Родной Санек, действительно, были дни, когда наше с тобой существование врозь представилось настолько невыносимым и бессмысленным, что ничего кроме бесконечной пустоты и обреченности в душе не оказалось. Сколько же нужно потерять еще сил, чтобы преодолеть это препятствие? Показалось еще к тому, что ты как-то эпически относишься к возникшей ситуации. И стало очень горько.
Нельзя закрывать глаза на страшную хрупкость человеческой жизни. Каждый прошедший день невозвратим.
Все дни идут томительной вереницей, и я только жду тех минут, когда могу оставить работу и ехать домой. Работа не идет. Сил нет. Апатия и отсутствие живого интереса к своим собственным исследованиям.
Могу сидеть часами дома, читать, слушать звуки, доносящиеся с улицы, и просто ничего не делать.
Иногда в мою обитель заплывают человеческие души. Сегодня, например, когда вечером вышла из дома, то у самых дверей своей квартиры нашла робкую фигурку студентки (она у меня работает сейчас). Я не была сегодня в Институте, а она решила, что я заболела – а смелости позвонить не было. Я ее втянула к себе и обласкала. [Она ко мне питает чувства, с которыми я относилась когда-то к Анастасии. Была Зоя. Заходила – но не застала меня Ида Ефимовна165 – она снова в Ленинграде. Была Анастасия.]
Мы все сейчас горячо обсуждаем статьи об Ахматовой (посылаю тебе Ленингр. правду) и других писателях. В газете – Культура и жизнь – дана критика остальных литературных журналов. Нет времени писать об этом – поговорим, когда встретимся.

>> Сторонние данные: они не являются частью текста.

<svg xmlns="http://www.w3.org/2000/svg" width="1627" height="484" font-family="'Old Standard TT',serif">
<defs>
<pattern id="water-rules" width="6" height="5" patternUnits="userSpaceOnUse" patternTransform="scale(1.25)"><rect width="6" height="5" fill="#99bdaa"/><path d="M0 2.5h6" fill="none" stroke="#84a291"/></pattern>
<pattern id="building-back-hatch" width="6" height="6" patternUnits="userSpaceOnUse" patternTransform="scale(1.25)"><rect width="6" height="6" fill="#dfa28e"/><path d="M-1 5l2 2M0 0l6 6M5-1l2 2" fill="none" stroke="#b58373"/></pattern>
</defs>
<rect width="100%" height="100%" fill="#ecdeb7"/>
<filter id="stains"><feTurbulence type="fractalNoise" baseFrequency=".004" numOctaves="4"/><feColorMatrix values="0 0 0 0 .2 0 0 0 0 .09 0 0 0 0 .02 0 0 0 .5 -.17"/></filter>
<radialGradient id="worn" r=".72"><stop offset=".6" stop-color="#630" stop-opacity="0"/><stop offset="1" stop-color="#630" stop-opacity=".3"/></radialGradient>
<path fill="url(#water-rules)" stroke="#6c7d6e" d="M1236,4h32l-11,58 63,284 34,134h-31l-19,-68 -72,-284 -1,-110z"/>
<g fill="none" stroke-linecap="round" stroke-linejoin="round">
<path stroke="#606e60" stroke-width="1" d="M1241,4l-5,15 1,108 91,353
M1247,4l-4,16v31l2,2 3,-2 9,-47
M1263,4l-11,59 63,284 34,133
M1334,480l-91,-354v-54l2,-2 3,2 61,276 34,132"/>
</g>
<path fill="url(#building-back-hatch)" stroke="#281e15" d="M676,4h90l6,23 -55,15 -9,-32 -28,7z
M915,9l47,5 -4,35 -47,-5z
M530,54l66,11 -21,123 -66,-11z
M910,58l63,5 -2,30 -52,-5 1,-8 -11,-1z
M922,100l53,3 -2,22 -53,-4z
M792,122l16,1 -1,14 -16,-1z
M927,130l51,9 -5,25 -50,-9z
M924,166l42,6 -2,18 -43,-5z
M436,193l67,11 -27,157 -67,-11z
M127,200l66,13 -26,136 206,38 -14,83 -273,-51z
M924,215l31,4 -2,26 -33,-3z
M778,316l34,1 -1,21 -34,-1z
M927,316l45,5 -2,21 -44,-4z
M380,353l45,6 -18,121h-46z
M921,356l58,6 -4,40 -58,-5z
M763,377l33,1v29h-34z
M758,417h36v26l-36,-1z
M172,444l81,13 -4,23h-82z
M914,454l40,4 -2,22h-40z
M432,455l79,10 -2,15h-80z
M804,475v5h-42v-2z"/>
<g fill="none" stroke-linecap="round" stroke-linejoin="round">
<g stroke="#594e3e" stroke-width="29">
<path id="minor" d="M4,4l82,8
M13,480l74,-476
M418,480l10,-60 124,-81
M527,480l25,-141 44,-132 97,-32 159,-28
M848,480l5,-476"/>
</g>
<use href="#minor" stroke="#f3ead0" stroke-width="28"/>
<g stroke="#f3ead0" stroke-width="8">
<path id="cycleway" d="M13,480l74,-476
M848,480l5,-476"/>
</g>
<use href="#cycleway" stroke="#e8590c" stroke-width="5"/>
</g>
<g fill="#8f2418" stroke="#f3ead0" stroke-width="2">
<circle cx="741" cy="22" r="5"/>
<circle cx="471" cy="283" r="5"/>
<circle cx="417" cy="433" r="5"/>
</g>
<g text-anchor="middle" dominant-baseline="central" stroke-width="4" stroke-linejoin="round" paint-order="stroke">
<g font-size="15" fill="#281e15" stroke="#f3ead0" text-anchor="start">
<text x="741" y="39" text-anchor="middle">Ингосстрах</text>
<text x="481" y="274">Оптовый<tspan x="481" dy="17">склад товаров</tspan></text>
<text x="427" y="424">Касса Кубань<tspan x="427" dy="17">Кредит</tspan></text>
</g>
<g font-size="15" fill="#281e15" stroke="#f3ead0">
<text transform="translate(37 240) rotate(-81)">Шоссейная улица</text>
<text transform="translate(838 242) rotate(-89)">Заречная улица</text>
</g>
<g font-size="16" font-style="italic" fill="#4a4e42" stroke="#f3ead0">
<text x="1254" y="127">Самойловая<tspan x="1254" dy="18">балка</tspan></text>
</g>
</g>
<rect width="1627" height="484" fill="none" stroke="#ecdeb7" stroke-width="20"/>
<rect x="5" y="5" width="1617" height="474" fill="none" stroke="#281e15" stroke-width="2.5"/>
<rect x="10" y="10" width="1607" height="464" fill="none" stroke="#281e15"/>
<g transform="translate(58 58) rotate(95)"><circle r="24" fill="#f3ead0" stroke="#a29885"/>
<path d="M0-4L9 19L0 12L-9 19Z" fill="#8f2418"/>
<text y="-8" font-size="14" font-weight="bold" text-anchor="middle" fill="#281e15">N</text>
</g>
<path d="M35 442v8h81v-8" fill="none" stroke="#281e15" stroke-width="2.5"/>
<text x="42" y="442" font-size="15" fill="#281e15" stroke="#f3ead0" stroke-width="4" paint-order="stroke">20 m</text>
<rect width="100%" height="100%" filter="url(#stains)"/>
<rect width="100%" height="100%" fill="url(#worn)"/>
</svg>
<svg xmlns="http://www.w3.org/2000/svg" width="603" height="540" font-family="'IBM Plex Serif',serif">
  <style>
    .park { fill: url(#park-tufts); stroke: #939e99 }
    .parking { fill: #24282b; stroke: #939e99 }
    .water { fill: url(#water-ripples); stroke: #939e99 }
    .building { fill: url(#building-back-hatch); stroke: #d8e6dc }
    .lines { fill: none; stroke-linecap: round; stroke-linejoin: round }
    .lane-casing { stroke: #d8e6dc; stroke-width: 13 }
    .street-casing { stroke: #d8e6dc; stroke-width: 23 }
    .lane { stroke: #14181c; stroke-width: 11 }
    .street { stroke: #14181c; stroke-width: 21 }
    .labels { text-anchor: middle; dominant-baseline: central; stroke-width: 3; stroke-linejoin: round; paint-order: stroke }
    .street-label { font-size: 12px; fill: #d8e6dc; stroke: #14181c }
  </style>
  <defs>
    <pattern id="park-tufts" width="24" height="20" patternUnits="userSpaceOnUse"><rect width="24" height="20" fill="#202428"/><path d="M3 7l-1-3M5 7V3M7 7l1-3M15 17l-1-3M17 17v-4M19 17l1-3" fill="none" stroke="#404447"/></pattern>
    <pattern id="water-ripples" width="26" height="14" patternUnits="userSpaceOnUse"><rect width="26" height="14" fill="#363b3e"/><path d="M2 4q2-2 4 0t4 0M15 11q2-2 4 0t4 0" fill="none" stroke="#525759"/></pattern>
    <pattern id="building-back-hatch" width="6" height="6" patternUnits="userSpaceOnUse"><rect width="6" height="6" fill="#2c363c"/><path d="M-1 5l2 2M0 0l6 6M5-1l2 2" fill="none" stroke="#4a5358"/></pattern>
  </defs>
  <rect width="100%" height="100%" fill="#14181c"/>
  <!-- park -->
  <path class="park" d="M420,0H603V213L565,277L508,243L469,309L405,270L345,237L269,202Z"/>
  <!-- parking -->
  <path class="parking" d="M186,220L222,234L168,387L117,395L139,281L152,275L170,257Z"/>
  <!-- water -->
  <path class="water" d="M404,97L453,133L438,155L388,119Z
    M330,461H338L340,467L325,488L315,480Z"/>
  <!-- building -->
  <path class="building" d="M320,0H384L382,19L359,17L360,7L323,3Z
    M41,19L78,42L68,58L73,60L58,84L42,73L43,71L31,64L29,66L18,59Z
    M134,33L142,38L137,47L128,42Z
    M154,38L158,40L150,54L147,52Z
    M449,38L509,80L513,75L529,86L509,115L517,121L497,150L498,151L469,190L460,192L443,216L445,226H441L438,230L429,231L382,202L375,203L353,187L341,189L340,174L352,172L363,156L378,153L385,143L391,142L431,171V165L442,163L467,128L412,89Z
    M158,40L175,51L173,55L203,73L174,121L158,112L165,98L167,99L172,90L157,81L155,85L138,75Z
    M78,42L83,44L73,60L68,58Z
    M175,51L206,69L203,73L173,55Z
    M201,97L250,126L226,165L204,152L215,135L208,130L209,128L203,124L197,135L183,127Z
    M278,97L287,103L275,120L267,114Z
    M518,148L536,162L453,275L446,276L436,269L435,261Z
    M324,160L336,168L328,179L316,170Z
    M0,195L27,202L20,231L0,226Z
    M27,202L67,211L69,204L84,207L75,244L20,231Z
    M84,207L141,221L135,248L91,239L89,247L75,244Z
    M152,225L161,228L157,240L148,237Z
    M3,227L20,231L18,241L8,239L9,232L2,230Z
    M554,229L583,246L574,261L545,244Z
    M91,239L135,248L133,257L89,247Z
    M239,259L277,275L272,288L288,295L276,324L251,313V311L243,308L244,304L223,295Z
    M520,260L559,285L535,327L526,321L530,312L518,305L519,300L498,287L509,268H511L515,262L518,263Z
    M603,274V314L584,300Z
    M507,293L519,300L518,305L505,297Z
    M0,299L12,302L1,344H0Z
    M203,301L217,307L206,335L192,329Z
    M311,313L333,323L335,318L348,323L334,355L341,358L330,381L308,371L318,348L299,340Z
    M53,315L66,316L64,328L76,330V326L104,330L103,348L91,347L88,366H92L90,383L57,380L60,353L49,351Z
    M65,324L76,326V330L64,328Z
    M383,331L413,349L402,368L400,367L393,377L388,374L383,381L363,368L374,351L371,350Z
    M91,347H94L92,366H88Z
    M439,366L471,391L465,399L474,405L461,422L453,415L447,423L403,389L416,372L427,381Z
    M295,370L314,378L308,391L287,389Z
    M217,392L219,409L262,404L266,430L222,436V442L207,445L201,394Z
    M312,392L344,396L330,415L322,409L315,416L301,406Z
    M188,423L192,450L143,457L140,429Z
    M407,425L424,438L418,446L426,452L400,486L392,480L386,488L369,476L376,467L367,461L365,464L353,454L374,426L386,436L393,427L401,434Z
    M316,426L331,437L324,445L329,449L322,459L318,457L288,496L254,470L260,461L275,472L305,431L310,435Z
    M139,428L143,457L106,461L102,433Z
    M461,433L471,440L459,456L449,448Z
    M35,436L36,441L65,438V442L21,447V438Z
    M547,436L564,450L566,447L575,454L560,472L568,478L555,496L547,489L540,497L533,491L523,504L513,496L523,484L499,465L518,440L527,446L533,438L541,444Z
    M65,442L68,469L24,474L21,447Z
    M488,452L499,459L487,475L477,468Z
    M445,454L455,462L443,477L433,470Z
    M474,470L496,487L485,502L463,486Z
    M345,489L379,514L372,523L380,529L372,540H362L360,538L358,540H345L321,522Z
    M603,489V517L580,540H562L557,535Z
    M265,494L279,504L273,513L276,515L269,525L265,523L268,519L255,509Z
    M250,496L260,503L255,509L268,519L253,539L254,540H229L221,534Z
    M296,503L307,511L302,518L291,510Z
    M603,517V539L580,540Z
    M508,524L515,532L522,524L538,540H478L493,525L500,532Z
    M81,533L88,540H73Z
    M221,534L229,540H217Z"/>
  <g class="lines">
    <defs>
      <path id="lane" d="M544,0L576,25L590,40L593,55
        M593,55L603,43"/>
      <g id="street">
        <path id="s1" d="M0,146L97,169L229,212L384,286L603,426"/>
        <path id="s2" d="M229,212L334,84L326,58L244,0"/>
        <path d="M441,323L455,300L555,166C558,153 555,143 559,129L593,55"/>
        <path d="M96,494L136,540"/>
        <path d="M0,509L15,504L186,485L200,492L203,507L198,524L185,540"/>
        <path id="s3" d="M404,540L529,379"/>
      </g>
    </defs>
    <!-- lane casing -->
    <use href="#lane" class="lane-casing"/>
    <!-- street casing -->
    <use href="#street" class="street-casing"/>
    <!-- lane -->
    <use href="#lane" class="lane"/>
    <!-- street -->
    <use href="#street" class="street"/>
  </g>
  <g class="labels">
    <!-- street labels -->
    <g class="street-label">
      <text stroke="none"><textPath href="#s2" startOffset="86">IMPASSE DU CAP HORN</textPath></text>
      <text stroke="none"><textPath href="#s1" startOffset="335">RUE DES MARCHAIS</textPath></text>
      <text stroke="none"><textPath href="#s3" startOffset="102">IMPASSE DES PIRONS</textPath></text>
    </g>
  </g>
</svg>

Я думаю, что выход – снять нам на некоторое время комнату – будет единственным в новом положении. Вообще меня огорчает, что «рождение» Института не состоялось166. Первый вариант – т. е. отдел Истории религии в Институте истории – конечно, наиболее был бы приемлемым. Интересно – как же все будет и когда все это выяснится. Нужно биться за этот вариант – ибо история религиозных движений – раздел в истории общественной мысли и потому база Института истории – единственно подходящее место. «Комиссия по истории религии» имеет менее фундаментальный вид и с самого начала носит печать чего-то преходящего.
Ввиду того, что комнату в Ленинграде нельзя потерять – я должна, по-видимому, работать в Онкологическом Институте – но командироваться в Москву. [Поэтому, Санек, Шабад был прав, когда указал мне, что брать командировку сейчас бессмысленно, т. к. это еще будет надо. Ехать в Москву на месяц я не могу – т. к. просто ничего не могу делать – да и фактически мне сейчас некуда. Поэтому до октября я должна быть в Ленинграде. В октябре я все посмотрю, найду себе базу для работы и тогда можно будет уехать в командировку.]
Мне сообщили, что меня будут вызывать в Президиум Ак. Мед. Наук – для уточнения сроков докторск. диссертации – т. к. ты знаешь, что кандидаты наук исполняют в Мед. Ак. и обязанности временно ст. науч. раб. – отчего нельзя спокойно существовать – ведь я не могу писать диссертацию, не соответствующую моим требованиям.